The letter explains, "Our article concludes that the debate on whether to compel a floating NAV is misplaced and rests on erroneous assumptions. The $1 NAV is not, and has never been, fixed or divorced from market value. As is true for share prices of all mutual funds, the price of money market fund shares is, of necessity, a rounded price. Stock and bond funds round their NAVs to the nearest cent; money market funds round their shares to a $1 NAV if, and only if, the market value of their portfolio equals or exceeds 99.5 cents per share.
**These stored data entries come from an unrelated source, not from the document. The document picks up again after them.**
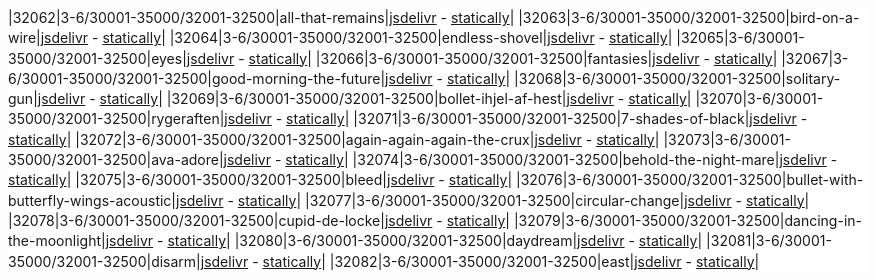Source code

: |32062|3-6/30001-35000/32001-32500|all-that-remains|[jsdelivr](https://cdn.jsdelivr.net/gh/dbchord/webp-c-600x600_3-6/30001-35000/32001-32500/all-that-remains.webp) - [statically](https://cdn.statically.io/gh/dbchord/webp-c-600x600_3-6/img/30001-35000/32001-32500/all-that-remains.webp)|
|32063|3-6/30001-35000/32001-32500|bird-on-a-wire|[jsdelivr](https://cdn.jsdelivr.net/gh/dbchord/webp-c-600x600_3-6/30001-35000/32001-32500/bird-on-a-wire.webp) - [statically](https://cdn.statically.io/gh/dbchord/webp-c-600x600_3-6/img/30001-35000/32001-32500/bird-on-a-wire.webp)|
|32064|3-6/30001-35000/32001-32500|endless-shovel|[jsdelivr](https://cdn.jsdelivr.net/gh/dbchord/webp-c-600x600_3-6/30001-35000/32001-32500/endless-shovel.webp) - [statically](https://cdn.statically.io/gh/dbchord/webp-c-600x600_3-6/img/30001-35000/32001-32500/endless-shovel.webp)|
|32065|3-6/30001-35000/32001-32500|eyes|[jsdelivr](https://cdn.jsdelivr.net/gh/dbchord/webp-c-600x600_3-6/30001-35000/32001-32500/eyes.webp) - [statically](https://cdn.statically.io/gh/dbchord/webp-c-600x600_3-6/img/30001-35000/32001-32500/eyes.webp)|
|32066|3-6/30001-35000/32001-32500|fantasies|[jsdelivr](https://cdn.jsdelivr.net/gh/dbchord/webp-c-600x600_3-6/30001-35000/32001-32500/fantasies.webp) - [statically](https://cdn.statically.io/gh/dbchord/webp-c-600x600_3-6/img/30001-35000/32001-32500/fantasies.webp)|
|32067|3-6/30001-35000/32001-32500|good-morning-the-future|[jsdelivr](https://cdn.jsdelivr.net/gh/dbchord/webp-c-600x600_3-6/30001-35000/32001-32500/good-morning-the-future.webp) - [statically](https://cdn.statically.io/gh/dbchord/webp-c-600x600_3-6/img/30001-35000/32001-32500/good-morning-the-future.webp)|
|32068|3-6/30001-35000/32001-32500|solitary-gun|[jsdelivr](https://cdn.jsdelivr.net/gh/dbchord/webp-c-600x600_3-6/30001-35000/32001-32500/solitary-gun.webp) - [statically](https://cdn.statically.io/gh/dbchord/webp-c-600x600_3-6/img/30001-35000/32001-32500/solitary-gun.webp)|
|32069|3-6/30001-35000/32001-32500|bollet-ihjel-af-hest|[jsdelivr](https://cdn.jsdelivr.net/gh/dbchord/webp-c-600x600_3-6/30001-35000/32001-32500/bollet-ihjel-af-hest.webp) - [statically](https://cdn.statically.io/gh/dbchord/webp-c-600x600_3-6/img/30001-35000/32001-32500/bollet-ihjel-af-hest.webp)|
|32070|3-6/30001-35000/32001-32500|rygeraften|[jsdelivr](https://cdn.jsdelivr.net/gh/dbchord/webp-c-600x600_3-6/30001-35000/32001-32500/rygeraften.webp) - [statically](https://cdn.statically.io/gh/dbchord/webp-c-600x600_3-6/img/30001-35000/32001-32500/rygeraften.webp)|
|32071|3-6/30001-35000/32001-32500|7-shades-of-black|[jsdelivr](https://cdn.jsdelivr.net/gh/dbchord/webp-c-600x600_3-6/30001-35000/32001-32500/7-shades-of-black.webp) - [statically](https://cdn.statically.io/gh/dbchord/webp-c-600x600_3-6/img/30001-35000/32001-32500/7-shades-of-black.webp)|
|32072|3-6/30001-35000/32001-32500|again-again-again-the-crux|[jsdelivr](https://cdn.jsdelivr.net/gh/dbchord/webp-c-600x600_3-6/30001-35000/32001-32500/again-again-again-the-crux.webp) - [statically](https://cdn.statically.io/gh/dbchord/webp-c-600x600_3-6/img/30001-35000/32001-32500/again-again-again-the-crux.webp)|
|32073|3-6/30001-35000/32001-32500|ava-adore|[jsdelivr](https://cdn.jsdelivr.net/gh/dbchord/webp-c-600x600_3-6/30001-35000/32001-32500/ava-adore.webp) - [statically](https://cdn.statically.io/gh/dbchord/webp-c-600x600_3-6/img/30001-35000/32001-32500/ava-adore.webp)|
|32074|3-6/30001-35000/32001-32500|behold-the-night-mare|[jsdelivr](https://cdn.jsdelivr.net/gh/dbchord/webp-c-600x600_3-6/30001-35000/32001-32500/behold-the-night-mare.webp) - [statically](https://cdn.statically.io/gh/dbchord/webp-c-600x600_3-6/img/30001-35000/32001-32500/behold-the-night-mare.webp)|
|32075|3-6/30001-35000/32001-32500|bleed|[jsdelivr](https://cdn.jsdelivr.net/gh/dbchord/webp-c-600x600_3-6/30001-35000/32001-32500/bleed.webp) - [statically](https://cdn.statically.io/gh/dbchord/webp-c-600x600_3-6/img/30001-35000/32001-32500/bleed.webp)|
|32076|3-6/30001-35000/32001-32500|bullet-with-butterfly-wings-acoustic|[jsdelivr](https://cdn.jsdelivr.net/gh/dbchord/webp-c-600x600_3-6/30001-35000/32001-32500/bullet-with-butterfly-wings-acoustic.webp) - [statically](https://cdn.statically.io/gh/dbchord/webp-c-600x600_3-6/img/30001-35000/32001-32500/bullet-with-butterfly-wings-acoustic.webp)|
|32077|3-6/30001-35000/32001-32500|circular-change|[jsdelivr](https://cdn.jsdelivr.net/gh/dbchord/webp-c-600x600_3-6/30001-35000/32001-32500/circular-change.webp) - [statically](https://cdn.statically.io/gh/dbchord/webp-c-600x600_3-6/img/30001-35000/32001-32500/circular-change.webp)|
|32078|3-6/30001-35000/32001-32500|cupid-de-locke|[jsdelivr](https://cdn.jsdelivr.net/gh/dbchord/webp-c-600x600_3-6/30001-35000/32001-32500/cupid-de-locke.webp) - [statically](https://cdn.statically.io/gh/dbchord/webp-c-600x600_3-6/img/30001-35000/32001-32500/cupid-de-locke.webp)|
|32079|3-6/30001-35000/32001-32500|dancing-in-the-moonlight|[jsdelivr](https://cdn.jsdelivr.net/gh/dbchord/webp-c-600x600_3-6/30001-35000/32001-32500/dancing-in-the-moonlight.webp) - [statically](https://cdn.statically.io/gh/dbchord/webp-c-600x600_3-6/img/30001-35000/32001-32500/dancing-in-the-moonlight.webp)|
|32080|3-6/30001-35000/32001-32500|daydream|[jsdelivr](https://cdn.jsdelivr.net/gh/dbchord/webp-c-600x600_3-6/30001-35000/32001-32500/daydream.webp) - [statically](https://cdn.statically.io/gh/dbchord/webp-c-600x600_3-6/img/30001-35000/32001-32500/daydream.webp)|
|32081|3-6/30001-35000/32001-32500|disarm|[jsdelivr](https://cdn.jsdelivr.net/gh/dbchord/webp-c-600x600_3-6/30001-35000/32001-32500/disarm.webp) - [statically](https://cdn.statically.io/gh/dbchord/webp-c-600x600_3-6/img/30001-35000/32001-32500/disarm.webp)|
|32082|3-6/30001-35000/32001-32500|east|[jsdelivr](https://cdn.jsdelivr.net/gh/dbchord/webp-c-600x600_3-6/30001-35000/32001-32500/east.webp) - [statically](https://cdn.statically.io/gh/dbchord/webp-c-600x600_3-6/img/30001-35000/32001-32500/east.webp)|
As we point out in our article, upon adopting Rule 2a-7, the SEC approved the use of amortized cost accounting precisely because it reflects fairly the market-based net asset value of money market fund shares so long as the risk-limiting requirements of the rule are met."
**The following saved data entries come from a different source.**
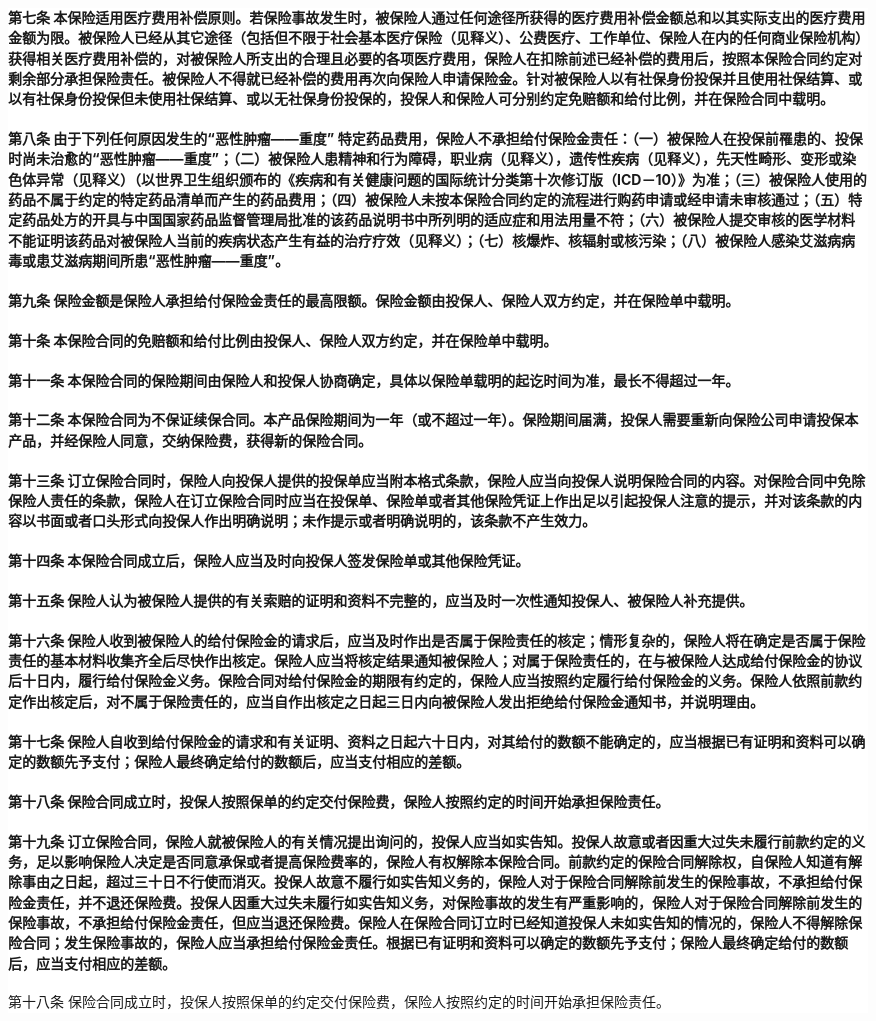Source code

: #### 第七条 本保险适用医疗费用补偿原则。若保险事故发生时，被保险人通过任何途径所获得的医疗费用补偿金额总和以其实际支出的医疗费用金额为限。被保险人已经从其它途径（包括但不限于社会基本医疗保险（见释义）、公费医疗、工作单位、保险人在内的任何商业保险机构）获得相关医疗费用补偿的，对被保险人所支出的合理且必要的各项医疗费用，保险人在扣除前述已经补偿的费用后，按照本保险合同约定对剩余部分承担保险责任。被保险人不得就已经补偿的费用再次向保险人申请保险金。针对被保险人以有社保身份投保并且使用社保结算、或以有社保身份投保但未使用社保结算、或以无社保身份投保的，投保人和保险人可分别约定免赔额和给付比例，并在保险合同中载明。

#### 第八条 由于下列任何原因发生的“恶性肿瘤——重度” 特定药品费用，保险人不承担给付保险金责任：（一）被保险人在投保前罹患的、投保时尚未治愈的“恶性肿瘤——重度”；（二）被保险人患精神和行为障碍，职业病（见释义），遗传性疾病（见释义），先天性畸形、变形或染色体异常（见释义）（以世界卫生组织颁布的《疾病和有关健康问题的国际统计分类第十次修订版（ICD－10）》为准；（三）被保险人使用的药品不属于约定的特定药品清单而产生的药品费用；（四）被保险人未按本保险合同约定的流程进行购药申请或经申请未审核通过；（五）特定药品处方的开具与中国国家药品监督管理局批准的该药品说明书中所列明的适应症和用法用量不符；（六）被保险人提交审核的医学材料不能证明该药品对被保险人当前的疾病状态产生有益的治疗疗效（见释义）；（七）核爆炸、核辐射或核污染；（八）被保险人感染艾滋病病毒或患艾滋病期间所患“恶性肿瘤——重度”。

#### 第九条 保险金额是保险人承担给付保险金责任的最高限额。保险金额由投保人、保险人双方约定，并在保险单中载明。

#### 第十条 本保险合同的免赔额和给付比例由投保人、保险人双方约定，并在保险单中载明。

#### 第十一条 本保险合同的保险期间由保险人和投保人协商确定，具体以保险单载明的起讫时间为准，最长不得超过一年。

#### 第十二条 本保险合同为不保证续保合同。本产品保险期间为一年（或不超过一年）。保险期间届满，投保人需要重新向保险公司申请投保本产品，并经保险人同意，交纳保险费，获得新的保险合同。

#### 第十三条 订立保险合同时，保险人向投保人提供的投保单应当附本格式条款，保险人应当向投保人说明保险合同的内容。对保险合同中免除保险人责任的条款，保险人在订立保险合同时应当在投保单、保险单或者其他保险凭证上作出足以引起投保人注意的提示，并对该条款的内容以书面或者口头形式向投保人作出明确说明；未作提示或者明确说明的，该条款不产生效力。

#### 第十四条 本保险合同成立后，保险人应当及时向投保人签发保险单或其他保险凭证。

#### 第十五条 保险人认为被保险人提供的有关索赔的证明和资料不完整的，应当及时一次性通知投保人、被保险人补充提供。

#### 第十六条 保险人收到被保险人的给付保险金的请求后，应当及时作出是否属于保险责任的核定；情形复杂的，保险人将在确定是否属于保险责任的基本材料收集齐全后尽快作出核定。保险人应当将核定结果通知被保险人；对属于保险责任的，在与被保险人达成给付保险金的协议后十日内，履行给付保险金义务。保险合同对给付保险金的期限有约定的，保险人应当按照约定履行给付保险金的义务。保险人依照前款约定作出核定后，对不属于保险责任的，应当自作出核定之日起三日内向被保险人发出拒绝给付保险金通知书，并说明理由。

#### 第十七条 保险人自收到给付保险金的请求和有关证明、资料之日起六十日内，对其给付的数额不能确定的，应当根据已有证明和资料可以确定的数额先予支付；保险人最终确定给付的数额后，应当支付相应的差额。

#### 第十八条 保险合同成立时，投保人按照保单的约定交付保险费，保险人按照约定的时间开始承担保险责任。

#### 第十九条 订立保险合同，保险人就被保险人的有关情况提出询问的，投保人应当如实告知。投保人故意或者因重大过失未履行前款约定的义务，足以影响保险人决定是否同意承保或者提高保险费率的，保险人有权解除本保险合同。前款约定的保险合同解除权，自保险人知道有解除事由之日起，超过三十日不行使而消灭。投保人故意不履行如实告知义务的，保险人对于保险合同解除前发生的保险事故，不承担给付保险金责任，并不退还保险费。投保人因重大过失未履行如实告知义务，对保险事故的发生有严重影响的，保险人对于保险合同解除前发生的保险事故，不承担给付保险金责任，但应当退还保险费。保险人在保险合同订立时已经知道投保人未如实告知的情况的，保险人不得解除保险合同；发生保险事故的，保险人应当承担给付保险金责任。根据已有证明和资料可以确定的数额先予支付；保险人最终确定给付的数额后，应当支付相应的差额。

第十八条  保险合同成立时，投保人按照保单的约定交付保险费，保险人按照约定的时间开始承担保险责任。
Fisch and Roiter continue, "We conclude that the run on money market funds unleashed in 2008 was animated by investors' (more particularly, institutional investors') fear over the loss of liquidity, not the loss of principal. Indeed, the liquidation of the Reserve Primary Fund -- which substantially delayed investors' access to their money despite the fact that their eventual losses were less than 1% -- bears this out. The measures we propose, accordingly, address liquidity concerns once a fund has broken the buck. A fund's board must promptly decide whether to operate the fund with a fluctuating NAV or liquidate the fund. If the former course is chosen, investors should be free to redeem their shares, just as investors in ultra-short bond funds would be able to do. If the latter course is chosen, a fund board does not need, and should not have, the unfettered right to suspend redemptions indefinitely. We propose that the SEC amend its rules to permit full suspension of redemptions for only two days following the breaking of the buck; for three days thereafter, suspension of redemptions should be limited to no more than 50% of a shareholder's shares. By this time, a fund board, having decided to liquidate the fund, should have also created a reserve account based on a reasonable estimate of the costs of liquidation and any losses in the disposition of fund assets. Thereafter, shareholders in the fund should be free to redeem up to 90% of their shares, based upon a floating NAV reflecting the creation of the reserve account."
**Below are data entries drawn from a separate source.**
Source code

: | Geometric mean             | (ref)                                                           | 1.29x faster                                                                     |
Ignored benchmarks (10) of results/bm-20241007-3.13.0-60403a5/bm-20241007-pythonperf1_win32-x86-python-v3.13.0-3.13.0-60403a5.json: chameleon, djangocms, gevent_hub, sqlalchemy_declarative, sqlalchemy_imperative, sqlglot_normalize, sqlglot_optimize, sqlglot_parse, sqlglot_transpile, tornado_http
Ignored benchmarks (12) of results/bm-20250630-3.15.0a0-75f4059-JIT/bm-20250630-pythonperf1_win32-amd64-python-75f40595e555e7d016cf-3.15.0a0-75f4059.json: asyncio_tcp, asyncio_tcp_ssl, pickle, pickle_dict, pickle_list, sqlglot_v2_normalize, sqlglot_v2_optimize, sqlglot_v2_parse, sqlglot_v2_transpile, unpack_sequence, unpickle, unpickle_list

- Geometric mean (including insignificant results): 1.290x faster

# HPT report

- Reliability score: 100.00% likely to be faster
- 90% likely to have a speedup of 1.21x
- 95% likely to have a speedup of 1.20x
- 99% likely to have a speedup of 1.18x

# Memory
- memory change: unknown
They add, "Our proposal would ameliorate concerns about runs because investors would know that a fund that has broken the buck would remain liquid, either because it will revert to a floating NAV or redemptions could be totally suspended for a maximum of two business days. The proposal would also create an additional incentive for investors who do not need immediately liquidity to stay in the fund because the reserve, once released, provides them with the prospect of greater recovery than those who redeem early."

Finally, the two state, "As for a "capital buffer," the Commission, in our view, should permit but not require it. Money market fund shareholders, of course, hold equity, not debt, and a requirement for capital that is subordinated to common shares obscures, rather than clarifies, their status. In effect, a capital buffer would convert money market fund investors into holders of preferred shares, senior to a new subordinated equity class. If the marketplace wants that feature, the Commission could certainly revise its rules to permit such a capital structure. We doubt, however, the efficacy of a subordinated capital cushion that is likely to be only a modest one. Once a fund's portfolio, on a fair value basis, drops below 99.5 cents per share, investors are put on notice that the fund might not be able to sustain its $1 NAV. Knowing that the capital buffer is limited (somewhere between, perhaps, 0.5% to 3% of NAV), investors might have an extra incentive to redeem before the cushion is exhausted, thereby aggravating rather than reducing problems of collective action. In any event, their concern has to do with loss of liquidity, and it is this concern that our proposal addresses."